Richard Breen à l'OSC le 20/12/2013
Richard Breen à l'OSC le 20/12/2013
- Séminaire OSC Richard Breen
Endogenous selection bias in studies of intergenerational mobility
Richard Breen, William Graham Sumner Professor of Sociology, Chair of the Sociology Department, Yale University (New-Haven, USA). Director of the Center for Research on Inequalities and the Life Course (CIQLE).
Vendredi 20 décembre 2013, de 09h30 à 11h en salle Annick Percheron (niv. -1), 98 rue de l'Université, 75007 Paris.
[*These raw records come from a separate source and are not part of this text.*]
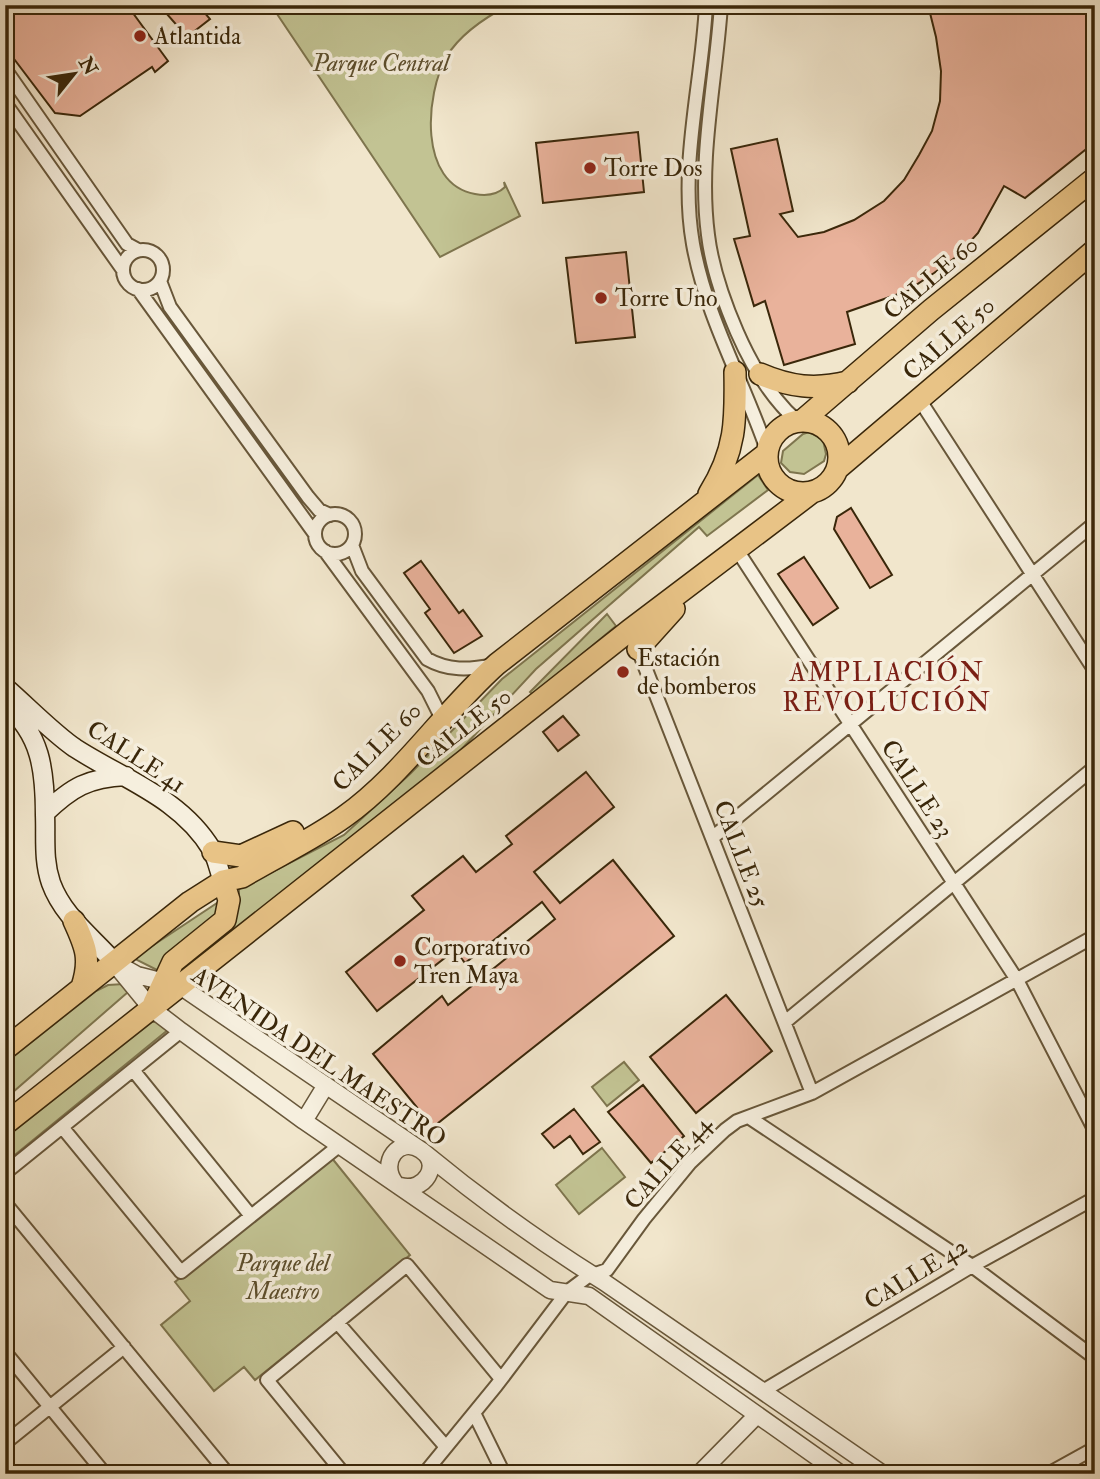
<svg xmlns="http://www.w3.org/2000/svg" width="1100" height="1479" font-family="'IM FELL Double Pica',serif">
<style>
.green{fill:#c2c393;stroke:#7e754e;stroke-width:2}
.building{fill:#e9b29b;stroke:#3a270a;stroke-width:2}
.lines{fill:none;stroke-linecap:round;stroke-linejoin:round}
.minor-casing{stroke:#68573a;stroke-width:16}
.tertiary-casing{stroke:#68573a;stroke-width:19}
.secondary-casing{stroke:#3a270a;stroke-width:21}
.primary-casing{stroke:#3a270a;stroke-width:24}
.minor{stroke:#f6efde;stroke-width:12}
.tertiary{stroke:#f6efde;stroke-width:16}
.secondary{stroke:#f6efde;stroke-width:18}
.primary{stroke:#e8c386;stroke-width:21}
.poi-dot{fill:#8f2418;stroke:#f6efde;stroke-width:2.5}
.labels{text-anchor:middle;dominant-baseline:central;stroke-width:7;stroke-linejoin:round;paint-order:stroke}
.poi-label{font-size:24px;fill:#3a270a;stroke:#f6efde;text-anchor:start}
.park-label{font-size:24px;font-style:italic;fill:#5c4e2c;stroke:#f6efde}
.street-label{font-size:24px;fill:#3a270a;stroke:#f6efde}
.neighbourhood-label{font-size:26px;letter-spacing:2px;fill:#7a1f14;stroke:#f6efde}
</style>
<rect width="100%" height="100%" fill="#f1e6cc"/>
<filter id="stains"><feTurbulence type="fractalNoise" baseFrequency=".00286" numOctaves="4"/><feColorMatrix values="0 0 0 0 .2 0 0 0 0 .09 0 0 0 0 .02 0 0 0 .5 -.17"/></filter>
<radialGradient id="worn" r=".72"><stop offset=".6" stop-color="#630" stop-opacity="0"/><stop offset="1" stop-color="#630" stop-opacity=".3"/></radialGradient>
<!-- green -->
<path class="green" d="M271,5H509C486,17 461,33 447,56C425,94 418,184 475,194C486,196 497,195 505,187L504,182L520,216L440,257Z
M809,432L823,440L826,454L824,461L804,474L790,472L781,463L783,451L803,434Z
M758,475L768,490L707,536L699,527L536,669L458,753L181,972L180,971L181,966L239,898V889L344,835L411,773L502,679Z
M607,614L616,626L533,695L530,692Z
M217,903L219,905L217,921L157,970L137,960V956Z
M124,984L128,992L5,1099V1063L96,991L108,985Z
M152,1022H158L169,1029L5,1163V1138Z
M624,1062L639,1080L607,1106L592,1087Z
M602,1148L625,1177L579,1214L556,1185Z
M331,1157L410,1255L255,1380L244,1367L214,1391L161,1325L190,1301L175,1282Z"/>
<!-- building -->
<path class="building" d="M18,5H127L168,61L155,72L152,67L80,116L55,113L5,47L6,17Z
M159,5H198L210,19L187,37Z
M928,5H1095V142L1025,198L1004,186L978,233L956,257L934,273L907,291L847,312L855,344L784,365L765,301L754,306L734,239L750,236L731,149L777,139L793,211L780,214L798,237L824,232L854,220L884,201L904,180L919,155L932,131L940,101L941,71L936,37Z
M638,132L644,192L543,203L536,143Z
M626,252L635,337L576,343L566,258Z
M851,508L892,575L870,588L834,529L837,517Z
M804,557L838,608L813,625L778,574Z
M421,561L459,613L463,610L482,636L454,653L425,613L430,609L404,573Z
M563,716L579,735L558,751L543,732Z
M586,772L614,807L534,872L560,903L613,860L674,936L433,1127L373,1054L442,996L448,1005L555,919L542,902L465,963L455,950L377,1011L346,972L424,910L412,896L463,856L476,872L512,844L506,836Z
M726,995L772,1051L696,1113L650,1057Z
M643,1085L684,1136L651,1163L608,1112Z
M574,1109L600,1142L583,1154L570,1136L554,1148L542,1134Z"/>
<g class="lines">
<!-- minor casing -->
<g class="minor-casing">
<path id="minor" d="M706,5C702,84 679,165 693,244C706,317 743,380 767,450
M721,5C716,81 698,159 708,235C712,268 724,302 737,332C751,364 771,398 797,421
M5,69L127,244L138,250
M5,103L123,270
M123 270a20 20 0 1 1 40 0a20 20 0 1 1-40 0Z
M160,281L170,307L308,497L319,510L330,515
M138,289L315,534
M919,399L1095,671
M315 534a20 20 0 1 1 40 0a20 20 0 1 1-40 0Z
M352,545L362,571L427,659C448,671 469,670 493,665
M737,550L1017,980L1095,1131
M325,551L428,691L442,719
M636,644L812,1093
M712,838L1095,523
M785,1022L1095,767
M133,1070L251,1216
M750,1118L972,1266L1095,1358
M62,1127L181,1272L340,1145
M5,1173L181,1031
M5,1203L228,1474
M337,1322L446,1447
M5,1352L105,1474
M763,1391L972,1266L1095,1198
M474,1413L504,1474
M5,1443L124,1347
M344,1474L267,1380L407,1265L501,1379
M424,1474L496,1386L567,1292L587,1277L607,1270L644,1219L690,1163L725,1130L737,1121L812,1093L1095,936
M1048,1474L1095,1448"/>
</g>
<!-- tertiary casing -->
<g class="tertiary-casing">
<path id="tertiary" d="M114,962L137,975L180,986L421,1150C479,1198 540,1242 604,1282L883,1474
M119,969L151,1008L181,1031L304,1121L550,1290L589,1296L841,1474
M304,1121L326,1085
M395,1183C379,1162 399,1136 421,1150C442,1164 425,1193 400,1186
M699,1474L757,1415"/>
</g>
<!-- secondary casing -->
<g class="secondary-casing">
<path id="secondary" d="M5,687C26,705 53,733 75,748C123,779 181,798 212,850C217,859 219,871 223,881
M5,704C41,734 45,770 45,815C46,838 43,860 51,883C63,916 91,936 114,962
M45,813C72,787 88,778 126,776"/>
</g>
<!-- primary casing -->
<g class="primary-casing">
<path id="primary" d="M760,374C790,387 815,390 848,382
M803,420L931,310L1095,178
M767 457a36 36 0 1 1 72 0a36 36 0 1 1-72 0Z
M837,469L1095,250
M709,494C736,451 736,420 735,372
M638,649L674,609
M213,852L241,856L293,832
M74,921C86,947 91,959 82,987
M154,1003L173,962L225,920L229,900L223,881
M5,1049L190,902L223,881L242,877C275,857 312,840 344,817C403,775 443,712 497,664L766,454
M5,1124L630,630L811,493"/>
</g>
<!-- minor -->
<use href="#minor" class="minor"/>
<!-- tertiary -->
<use href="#tertiary" class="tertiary"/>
<!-- secondary -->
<use href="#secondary" class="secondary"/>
<!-- primary -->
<use href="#primary" class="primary"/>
</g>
<!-- markers -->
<g class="poi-dot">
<circle cx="140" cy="36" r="7"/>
<circle cx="590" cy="168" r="7"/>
<circle cx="601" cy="298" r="7"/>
<circle cx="623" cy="672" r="7"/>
<circle cx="400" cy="961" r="7"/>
</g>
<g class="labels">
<!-- poi labels -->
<g class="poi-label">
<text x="154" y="36">Atlantida</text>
<text x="604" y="168">Torre Dos</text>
<text x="615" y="298">Torre Uno</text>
<text x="637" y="658">Estación<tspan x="637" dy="28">de bomberos</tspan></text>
<text x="414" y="947">Corporativo<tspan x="414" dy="28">Tren Maya</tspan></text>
</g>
<!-- park labels -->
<g class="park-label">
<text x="381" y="63">Parque Central</text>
<text x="283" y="1263">Parque del<tspan x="283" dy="28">Maestro</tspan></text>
</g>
<!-- street labels -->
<g class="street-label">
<text transform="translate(931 278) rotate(-40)">CALLE 60</text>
<text transform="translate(949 339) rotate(-41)">CALLE 50</text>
<text transform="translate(464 728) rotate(-38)">CALLE 50</text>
<text transform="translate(377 747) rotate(-45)">CALLE 60</text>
<text transform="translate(136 757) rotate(33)">CALLE 41</text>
<text transform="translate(917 789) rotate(57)">CALLE 23</text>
<text transform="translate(741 854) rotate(69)">CALLE 25</text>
<text transform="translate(319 1057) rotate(34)">AVENIDA DEL MAESTRO</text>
<text transform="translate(668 1163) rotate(-48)">CALLE 44</text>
<text transform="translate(916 1274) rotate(-31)">CALLE 42</text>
</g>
<!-- neighbourhood labels -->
<g class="neighbourhood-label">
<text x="887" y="673">AMPLIACIÓN<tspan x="887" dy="30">REVOLUCIÓN</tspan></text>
</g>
</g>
<!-- margin -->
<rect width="1100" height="1479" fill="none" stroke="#f1e6cc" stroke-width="28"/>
<rect x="7" y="7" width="1086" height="1465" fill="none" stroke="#3a270a" stroke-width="3.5"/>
<rect x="14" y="14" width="1072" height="1451" fill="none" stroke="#3a270a" stroke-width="2"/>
<!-- north arrow -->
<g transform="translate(74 74) rotate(60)" stroke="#f6efde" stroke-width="5" paint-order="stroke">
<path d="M0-5L12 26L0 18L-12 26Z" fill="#3a270a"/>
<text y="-10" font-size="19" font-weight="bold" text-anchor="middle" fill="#3a270a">N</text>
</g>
<rect width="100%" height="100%" filter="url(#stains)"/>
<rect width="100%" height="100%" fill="url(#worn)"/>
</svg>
Endogenous selection bias is inherent in the design of studies of intergenerational mobility, though few if any sociologists and economists have recognized this. I ask how the results of studies of intergenerational mobility should be interpreted in the light of this problem. The central question is whether such studies give us any guidance as to how policy makers might intervene to change rates of intergenerational association between parents’ and adult children’s income, class, education, smoking status or whatever. I also ask what light results of these analyses can shed on differences between societies (or other groups, such as birth cohorts). I shall argue, and demonstrate, that the results of analyses of intergenerational mobility are very difficult to interpret except as purely descriptive. There is little or no basis for using them to make policy recommendations or to draw conclusions about differences in the processes of intergenerational transmission between societies or other groups.